The Freenode IRC network allows clients to pass an SSL certificate and automatically identify their nick with NickServ upon logging in. Freenode offers instructions on creating the SSL certificate, as well as how to configure SSL authentication on several IRC clients, but it does not describe the setup for Emacs ERC.
I managed to get this working after some failed attempts following example code on the web. The problem is that an argument is missing from the
gnutls-cli command described in other people’s Emacs init files that one comes across through a search. If one just runs
gnutls-cli --x509certfile ~/.ssl/mynick.cert -p 6697 irc.freenode.net from the command line, one sees in the output:
Successfully sent 0 certificate(s) to server. Of course, without a certificate sent to the server, the automatic NickServ identification will fail.
The correct way is to add the
--x509keyfile argument, i.e.
gnutls-cli --x509certfile ~/.ssl/mynick.cert --x509keyfile ~/.ssl/mynick.key -p 6697 irc.freenode.net When this is done, the output will show
Successfully sent 1 certificate(s) to server. Then, NickServ identification will run automatically assuming that you have followed Freenode’s instructions and told NickServ what your certificate’s SHA1 fingerprint is.
A lot of people’s Emacs init files define
tls-program as a global variable and specify the certificate to pass there.
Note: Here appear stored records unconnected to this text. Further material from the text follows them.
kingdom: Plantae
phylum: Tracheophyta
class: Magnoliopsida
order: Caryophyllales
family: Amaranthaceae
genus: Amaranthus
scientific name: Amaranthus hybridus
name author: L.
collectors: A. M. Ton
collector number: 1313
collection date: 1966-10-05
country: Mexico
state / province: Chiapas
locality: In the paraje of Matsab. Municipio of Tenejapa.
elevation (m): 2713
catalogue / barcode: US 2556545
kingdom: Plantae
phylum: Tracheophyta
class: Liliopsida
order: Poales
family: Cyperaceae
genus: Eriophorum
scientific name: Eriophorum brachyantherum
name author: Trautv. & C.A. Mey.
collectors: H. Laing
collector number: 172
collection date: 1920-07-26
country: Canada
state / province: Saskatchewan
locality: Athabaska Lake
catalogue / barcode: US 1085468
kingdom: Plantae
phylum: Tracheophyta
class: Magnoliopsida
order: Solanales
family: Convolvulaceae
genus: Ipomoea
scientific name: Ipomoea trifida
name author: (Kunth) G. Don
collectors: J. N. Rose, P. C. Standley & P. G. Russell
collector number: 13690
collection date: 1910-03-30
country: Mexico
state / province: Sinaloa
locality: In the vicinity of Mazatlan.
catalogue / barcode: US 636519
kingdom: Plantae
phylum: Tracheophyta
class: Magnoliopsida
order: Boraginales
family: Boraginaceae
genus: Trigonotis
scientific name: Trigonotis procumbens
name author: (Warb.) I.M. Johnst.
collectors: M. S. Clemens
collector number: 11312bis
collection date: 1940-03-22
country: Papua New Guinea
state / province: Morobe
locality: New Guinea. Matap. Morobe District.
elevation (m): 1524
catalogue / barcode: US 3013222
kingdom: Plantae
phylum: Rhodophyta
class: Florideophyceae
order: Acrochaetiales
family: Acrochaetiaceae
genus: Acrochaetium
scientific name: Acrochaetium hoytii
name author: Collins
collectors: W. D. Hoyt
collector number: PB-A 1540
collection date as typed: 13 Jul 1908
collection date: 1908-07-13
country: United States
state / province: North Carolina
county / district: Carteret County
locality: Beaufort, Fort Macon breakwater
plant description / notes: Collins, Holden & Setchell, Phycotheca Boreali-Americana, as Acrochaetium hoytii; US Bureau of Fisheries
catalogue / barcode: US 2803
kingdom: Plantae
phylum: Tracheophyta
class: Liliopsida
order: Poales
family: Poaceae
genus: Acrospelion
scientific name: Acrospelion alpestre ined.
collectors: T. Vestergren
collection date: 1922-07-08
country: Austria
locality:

This is bad for privacy, as while one wants to disclose one’s identity to Freenode, you probably don’t want to potentially tell every other server contacted through SSL who you are. Therefore, the best thing to do is create a function to call ERC, and use Emacs’
let statement to define a value of
tls-program that will only be valid for ERC:
(defun start-irc ()
"Connect to IRC over SSL and pass a certificate for nick identification."
(let ((tls-program '("gnutls-cli --x509certfile ~/.ssl/mynick.cert --x509keyfile ~/.ssl/mynick.key -p %p %h")))
(erc-tls :server "irc.freenode.net" :port 6697
:nick "mynick" :full-name "mynick")))
For Freenode, as with all SSL connections through Emacs, users may also want to consider the certificate pinning function that GnuTLS provides, see Jens Lechtenbörger’s Certificate Pinning for GNU Emacs.